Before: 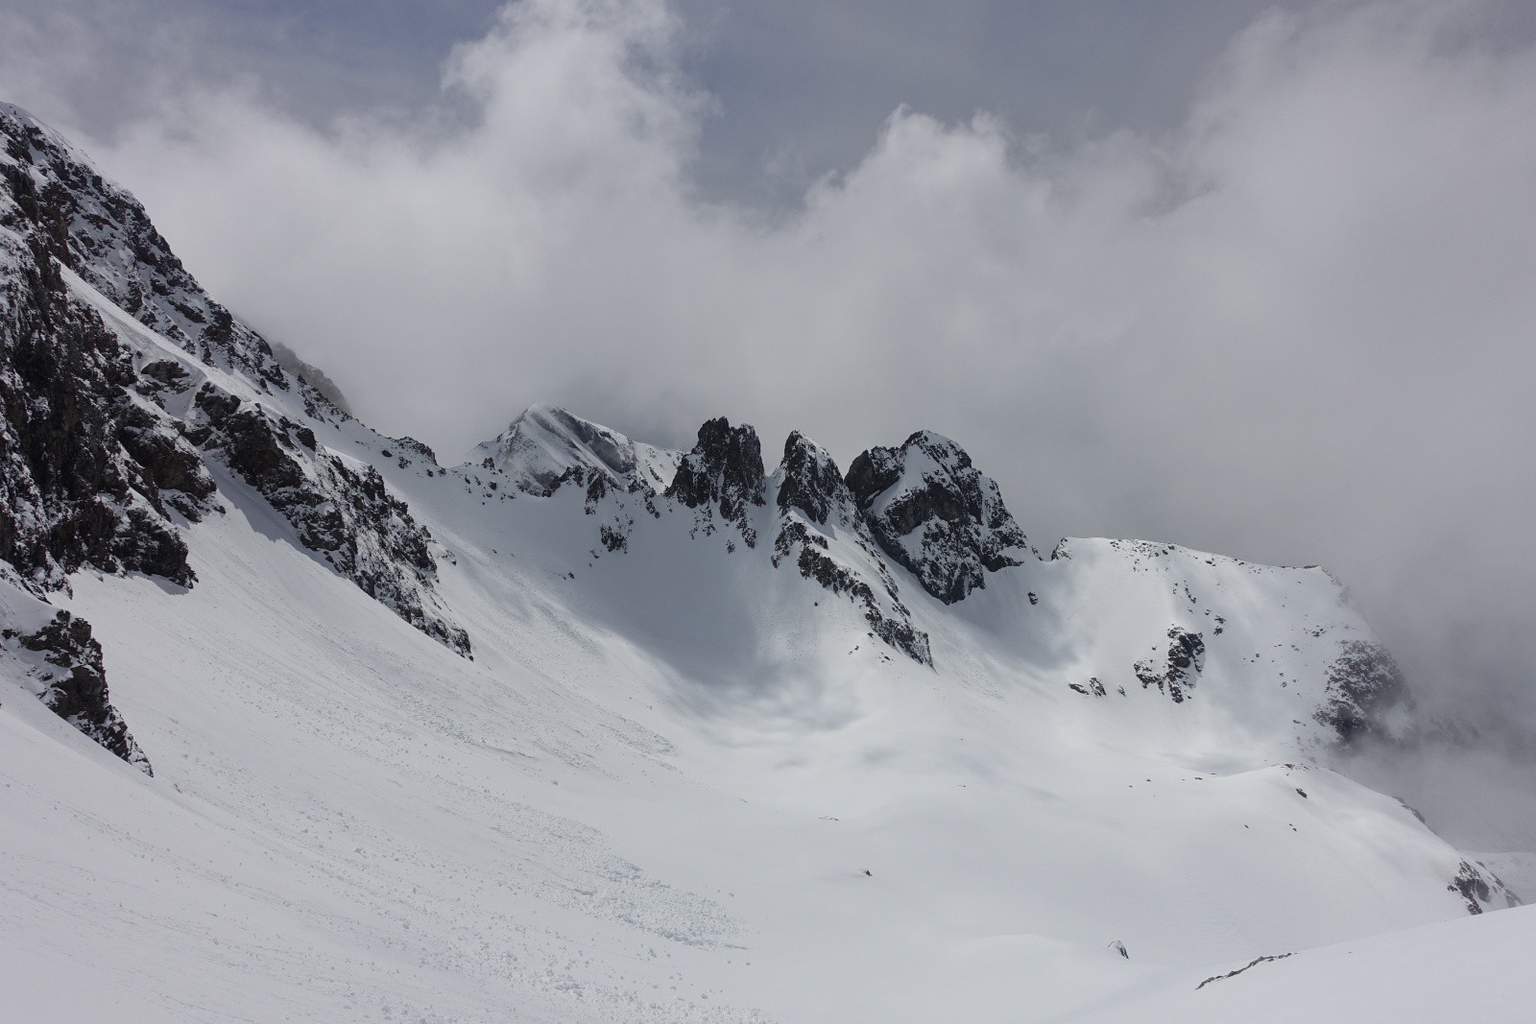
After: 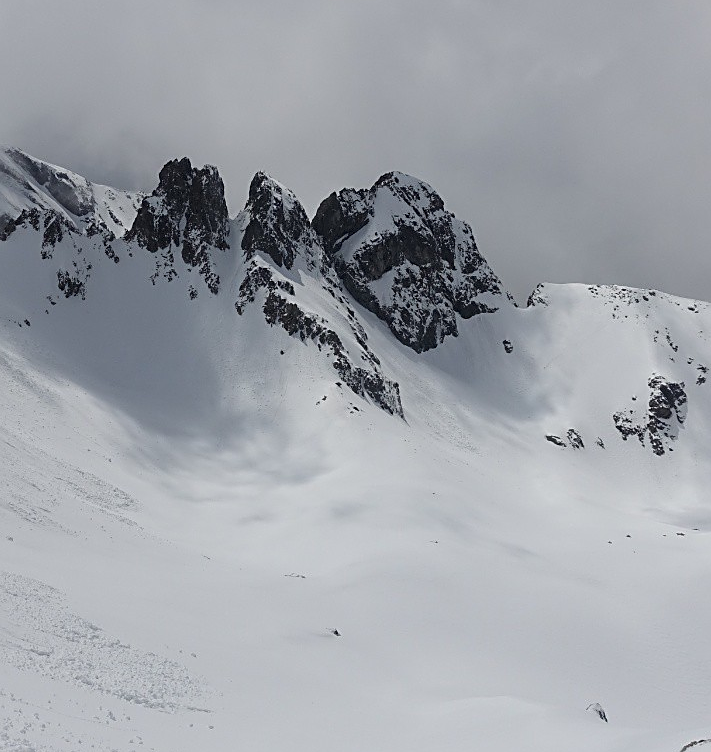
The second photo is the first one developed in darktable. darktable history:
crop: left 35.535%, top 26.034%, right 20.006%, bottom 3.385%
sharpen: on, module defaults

################

Please render the text lines of all the items above as a JSON list of strings, one string per line, with blank lines left out. Leave the pictures out of the answer.

_Solution to the exercise_.
[
  "Before: ",
  "After: ",
  "The second photo is the first one developed in darktable. darktable history:",
  "crop: left 35.535%, top 26.034%, right 20.006%, bottom 3.385%",
  "sharpen: on, module defaults"
]